### What to do
1 > According to the forum post, in which domain is the chopping done?
2 > Please extract the forum post's text starting at "ListLogLogPlot[a, PlotHighlighting ->" and ending at "difference in the frequency domain.".

### Document passage
☆ ☆ ☆ ☆ ☆ ☆ ☆

I am assuming that the signal is in the time domain and we have been given a representation in the frequency domain. The chopping is done in the time domain. We then compare the Fourier transform of the un-chopped and chopped signal in the frequency domain. OP please confirm that this the question you are asking?

Let's make the signal in the frequency domain and then get the time domain version; we have.

    a = #^(-3) & /@ Range@1000;
    b = Join[a, Reverse[Rest[a]]];
    c = InverseFourier[b];
 
ListLogLogPlot[a, PlotHighlighting -> None, PlotLabel -> "Frequency domain"]
ListLinePlot[c, PlotHighlighting -> None, PlotLabel -> "Time domain"]

enter image description here Now chop the time domain, and go back to the frequency domain and compare

 c1 = c[[1 ;; -10]];
b1 = Fourier[c1];
ListLogLogPlot[Abs[{b, b1}], PlotHighlighting -> None, 
 Joined -> True,
 PlotLegends -> LineLegend[{"Un-chopped", "Chopped"}]]

enter image description here

So just removing 10 points in the time domain has made a huge difference in the frequency domain.

☆ ☆ ☆ ☆ ☆ ☆ ☆

### Collected data
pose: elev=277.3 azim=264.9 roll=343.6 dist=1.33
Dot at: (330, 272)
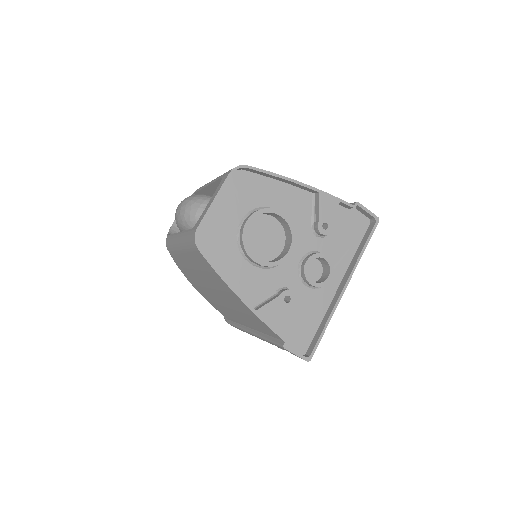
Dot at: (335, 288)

☆ ☆ ☆ ☆ ☆ ☆ ☆

### Task solutions
1 > The time domain.

2 >
ListLogLogPlot[a, PlotHighlighting -> None, PlotLabel -> "Frequency domain"]
ListLinePlot[c, PlotHighlighting -> None, PlotLabel -> "Time domain"]

enter image description here Now chop the time domain, and go back to the frequency domain and compare

 c1 = c[[1 ;; -10]];
b1 = Fourier[c1];
ListLogLogPlot[Abs[{b, b1}], PlotHighlighting -> None, 
 Joined -> True,
 PlotLegends -> LineLegend[{"Un-chopped", "Chopped"}]]

enter image description here

So just removing 10 points in the time domain has made a huge difference in the frequency domain.